Il faut rappeler que c'est dans une classe basée sur la coopération et non la compétition que cet affichage a lieu.

 

. Sur le plan de l'organisation, de la gestion coopérative, cela représente un avantage indéniable. Quelle mémoire et quelle faculté faut-il à un enfant, à un enseignant (surtout s'il n'est pas en "forme"!) pour se souvenir avec précision qui sait faire quoi dans la multiplicité des acquisitions et des activités !

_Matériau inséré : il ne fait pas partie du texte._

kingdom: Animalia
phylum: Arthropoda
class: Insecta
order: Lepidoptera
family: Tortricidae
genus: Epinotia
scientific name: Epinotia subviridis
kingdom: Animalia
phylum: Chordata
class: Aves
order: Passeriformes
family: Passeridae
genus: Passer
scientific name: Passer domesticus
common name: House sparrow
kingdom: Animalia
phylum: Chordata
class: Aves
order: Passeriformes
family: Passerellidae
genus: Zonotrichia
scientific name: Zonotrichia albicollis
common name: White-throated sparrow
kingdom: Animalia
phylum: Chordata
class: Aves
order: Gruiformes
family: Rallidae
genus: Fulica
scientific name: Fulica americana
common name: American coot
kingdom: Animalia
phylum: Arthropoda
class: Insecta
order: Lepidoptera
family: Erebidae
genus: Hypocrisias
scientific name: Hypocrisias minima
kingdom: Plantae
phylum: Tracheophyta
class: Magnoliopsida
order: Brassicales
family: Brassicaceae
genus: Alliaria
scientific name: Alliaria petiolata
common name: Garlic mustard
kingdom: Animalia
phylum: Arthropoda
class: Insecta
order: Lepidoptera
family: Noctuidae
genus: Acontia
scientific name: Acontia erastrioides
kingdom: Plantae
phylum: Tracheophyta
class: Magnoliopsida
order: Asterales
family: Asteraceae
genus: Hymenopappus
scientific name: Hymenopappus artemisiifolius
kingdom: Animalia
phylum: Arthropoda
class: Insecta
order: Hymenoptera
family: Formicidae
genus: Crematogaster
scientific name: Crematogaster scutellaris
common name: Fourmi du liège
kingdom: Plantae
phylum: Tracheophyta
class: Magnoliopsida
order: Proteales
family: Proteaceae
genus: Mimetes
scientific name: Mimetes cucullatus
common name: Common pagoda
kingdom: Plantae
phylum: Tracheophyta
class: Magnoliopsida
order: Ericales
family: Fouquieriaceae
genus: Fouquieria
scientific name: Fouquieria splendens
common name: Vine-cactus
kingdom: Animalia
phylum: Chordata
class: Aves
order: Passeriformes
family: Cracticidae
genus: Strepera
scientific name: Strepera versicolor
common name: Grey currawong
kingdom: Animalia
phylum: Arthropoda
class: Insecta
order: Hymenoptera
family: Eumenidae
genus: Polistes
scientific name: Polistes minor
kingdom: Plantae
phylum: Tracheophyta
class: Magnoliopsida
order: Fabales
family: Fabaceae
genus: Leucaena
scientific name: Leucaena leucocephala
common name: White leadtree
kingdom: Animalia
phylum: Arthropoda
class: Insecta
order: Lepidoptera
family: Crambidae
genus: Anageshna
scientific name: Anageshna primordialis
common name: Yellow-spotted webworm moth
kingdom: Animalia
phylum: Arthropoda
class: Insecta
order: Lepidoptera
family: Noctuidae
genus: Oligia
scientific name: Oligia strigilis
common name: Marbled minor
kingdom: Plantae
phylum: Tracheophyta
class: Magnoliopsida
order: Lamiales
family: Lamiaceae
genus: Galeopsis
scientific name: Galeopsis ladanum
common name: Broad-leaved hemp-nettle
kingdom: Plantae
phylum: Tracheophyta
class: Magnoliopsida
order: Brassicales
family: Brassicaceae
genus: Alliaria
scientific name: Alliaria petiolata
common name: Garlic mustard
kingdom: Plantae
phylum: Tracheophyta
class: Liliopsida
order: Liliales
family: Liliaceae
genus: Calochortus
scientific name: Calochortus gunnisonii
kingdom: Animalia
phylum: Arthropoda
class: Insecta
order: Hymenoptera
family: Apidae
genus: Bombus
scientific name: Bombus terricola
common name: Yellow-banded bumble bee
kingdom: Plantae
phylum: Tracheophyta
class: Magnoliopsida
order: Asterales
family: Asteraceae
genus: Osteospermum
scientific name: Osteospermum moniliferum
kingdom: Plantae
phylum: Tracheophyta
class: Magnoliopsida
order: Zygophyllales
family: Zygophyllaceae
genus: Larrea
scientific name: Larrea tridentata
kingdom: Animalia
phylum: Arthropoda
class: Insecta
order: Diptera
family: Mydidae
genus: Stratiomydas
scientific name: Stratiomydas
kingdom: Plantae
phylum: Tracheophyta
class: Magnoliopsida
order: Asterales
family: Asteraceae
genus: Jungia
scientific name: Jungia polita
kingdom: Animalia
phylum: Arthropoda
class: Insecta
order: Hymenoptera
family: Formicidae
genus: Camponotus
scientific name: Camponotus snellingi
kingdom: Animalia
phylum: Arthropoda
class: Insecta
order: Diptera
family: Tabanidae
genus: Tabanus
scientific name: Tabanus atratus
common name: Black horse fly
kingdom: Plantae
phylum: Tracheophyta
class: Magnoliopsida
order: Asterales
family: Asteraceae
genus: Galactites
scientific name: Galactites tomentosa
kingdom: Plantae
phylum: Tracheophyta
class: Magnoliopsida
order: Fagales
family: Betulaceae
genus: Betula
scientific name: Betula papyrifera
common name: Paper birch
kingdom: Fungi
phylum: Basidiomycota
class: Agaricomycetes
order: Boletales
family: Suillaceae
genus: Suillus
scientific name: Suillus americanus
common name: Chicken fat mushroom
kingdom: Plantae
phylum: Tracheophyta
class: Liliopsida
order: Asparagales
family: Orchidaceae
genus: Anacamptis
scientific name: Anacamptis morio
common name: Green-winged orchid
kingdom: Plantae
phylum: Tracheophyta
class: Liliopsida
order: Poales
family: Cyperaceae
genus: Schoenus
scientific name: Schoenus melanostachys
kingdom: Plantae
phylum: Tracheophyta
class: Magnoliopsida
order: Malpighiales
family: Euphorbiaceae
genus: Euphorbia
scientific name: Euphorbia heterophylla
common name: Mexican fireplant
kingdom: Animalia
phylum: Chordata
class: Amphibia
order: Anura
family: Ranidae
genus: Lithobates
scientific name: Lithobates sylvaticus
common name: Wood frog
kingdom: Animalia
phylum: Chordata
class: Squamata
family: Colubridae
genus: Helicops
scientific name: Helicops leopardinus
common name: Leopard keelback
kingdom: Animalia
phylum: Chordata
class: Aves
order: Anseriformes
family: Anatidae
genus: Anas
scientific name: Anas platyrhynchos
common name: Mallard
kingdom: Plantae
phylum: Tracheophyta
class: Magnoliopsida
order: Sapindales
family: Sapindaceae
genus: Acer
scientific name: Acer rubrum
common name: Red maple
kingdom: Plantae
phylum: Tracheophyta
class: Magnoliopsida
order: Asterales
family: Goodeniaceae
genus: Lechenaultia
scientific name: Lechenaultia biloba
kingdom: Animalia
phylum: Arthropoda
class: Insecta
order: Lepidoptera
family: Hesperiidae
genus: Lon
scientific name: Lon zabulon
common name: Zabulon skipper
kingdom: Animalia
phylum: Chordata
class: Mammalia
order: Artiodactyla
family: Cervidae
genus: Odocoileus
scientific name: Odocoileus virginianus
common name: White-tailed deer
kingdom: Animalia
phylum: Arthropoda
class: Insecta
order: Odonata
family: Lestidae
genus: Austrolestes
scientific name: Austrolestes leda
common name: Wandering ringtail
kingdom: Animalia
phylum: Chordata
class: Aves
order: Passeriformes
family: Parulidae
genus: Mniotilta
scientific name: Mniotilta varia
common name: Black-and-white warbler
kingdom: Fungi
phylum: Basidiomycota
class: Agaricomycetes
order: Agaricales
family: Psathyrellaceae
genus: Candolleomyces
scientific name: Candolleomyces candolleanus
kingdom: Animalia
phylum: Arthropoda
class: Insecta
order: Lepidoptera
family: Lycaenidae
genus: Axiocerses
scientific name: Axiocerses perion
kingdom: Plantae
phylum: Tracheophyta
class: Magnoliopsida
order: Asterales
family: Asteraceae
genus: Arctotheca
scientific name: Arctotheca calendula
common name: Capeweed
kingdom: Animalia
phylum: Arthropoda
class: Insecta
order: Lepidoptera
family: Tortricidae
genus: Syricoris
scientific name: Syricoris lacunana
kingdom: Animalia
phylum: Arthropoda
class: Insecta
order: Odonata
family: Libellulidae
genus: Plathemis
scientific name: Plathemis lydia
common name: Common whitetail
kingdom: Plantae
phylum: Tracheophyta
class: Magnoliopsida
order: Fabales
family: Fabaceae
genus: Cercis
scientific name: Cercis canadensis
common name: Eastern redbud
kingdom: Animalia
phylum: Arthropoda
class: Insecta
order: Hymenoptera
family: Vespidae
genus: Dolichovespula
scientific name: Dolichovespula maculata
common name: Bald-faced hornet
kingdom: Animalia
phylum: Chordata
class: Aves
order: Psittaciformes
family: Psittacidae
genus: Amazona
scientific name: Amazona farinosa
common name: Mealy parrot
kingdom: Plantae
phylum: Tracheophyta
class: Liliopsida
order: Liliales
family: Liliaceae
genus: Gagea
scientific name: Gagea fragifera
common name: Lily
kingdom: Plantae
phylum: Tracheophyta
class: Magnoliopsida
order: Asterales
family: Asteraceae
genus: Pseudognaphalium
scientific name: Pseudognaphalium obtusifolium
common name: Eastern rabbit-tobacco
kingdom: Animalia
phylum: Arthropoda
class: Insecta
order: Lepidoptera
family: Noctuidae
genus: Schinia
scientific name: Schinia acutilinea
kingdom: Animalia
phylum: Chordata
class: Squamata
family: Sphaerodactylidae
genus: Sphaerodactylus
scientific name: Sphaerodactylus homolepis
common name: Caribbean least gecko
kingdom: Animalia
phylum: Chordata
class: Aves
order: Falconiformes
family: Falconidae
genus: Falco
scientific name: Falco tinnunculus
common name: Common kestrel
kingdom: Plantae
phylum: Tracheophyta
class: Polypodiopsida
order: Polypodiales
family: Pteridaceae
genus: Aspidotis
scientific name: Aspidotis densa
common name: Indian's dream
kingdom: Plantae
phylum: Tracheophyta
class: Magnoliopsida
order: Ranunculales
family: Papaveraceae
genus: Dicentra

Un simple regard sur les tableaux de niveaux permet rapidement à tout individu de la classe ou non (un remplaçant par exemple) de (se) repérer, de (se) guider, dans sa démarche, dans ses recherches, dans son organisation.

 

. La marérialisation des repérages peut, semble-t-il, avoir un effet thérapeutique : certains enfants qui ne savent pas très bien, ou pas du tout qui "ils sont", ni même si "ils sont", arrivent ainsi parfois à se situer, se re-situer grâce à ces repères.

 

. Ce qui est notable avec ce système, c'est la "dynamisation vers le haut" des enfants, du groupe ; je n'ai jamais assisté, depuis qu'il existe dans ma classe, à l'apparition de blocages, de "traumatismes" affectifs ou psychiques.

 

. Cette visualisation des données aide à une prise de conscience des réalités, et même pour certains à une acceptation de soi.

 

. Outre la reconnaissance de soi, par soi et par le groupe, ce repérage affiché apporte une confiance en soi très aidante sur le plan du développement de la personnalité.

 

. De plus, cette matérialisation aux yeux de tous participe à la mise en place d'une nouvelle conception des valeurs... qui peut permettre de relativiser certaines données sociales.

 

8/ COMMENT SE PRESENTENT CES ECHELLES DE NIVEAUX ?

 

Dans ma classe elles se présentent sous forme de tableaux que chaque enfant possède dans son classeur avec la liste des exigences requises pour chaque ceinture de chaque "discipline", et une échelle à colorier au fur et à mesure des acquisitions, des progrès.

Un grand tableau affiché en classe reprend synthétiquement la liste des enfants et des différentes "disciplines". Tableau à double entrée aux intersections desquelles, chacun "plante sa punaise" de couleur correspondant aux niveaux.

Je possède dans un classeur un tableau analogue au précédent, mais beaucoup plus précis et comportant le détail des niveaux de chaque enfant, dans chaque "discipline". Ainsi, d'un seul coup d'œil, j'arrive à repérer dans cette mosaïque de niveaux, celui de tel ou tel enfant dans telle ou telle discipline... et à programmer rapidement un travail personnalisé et adapté.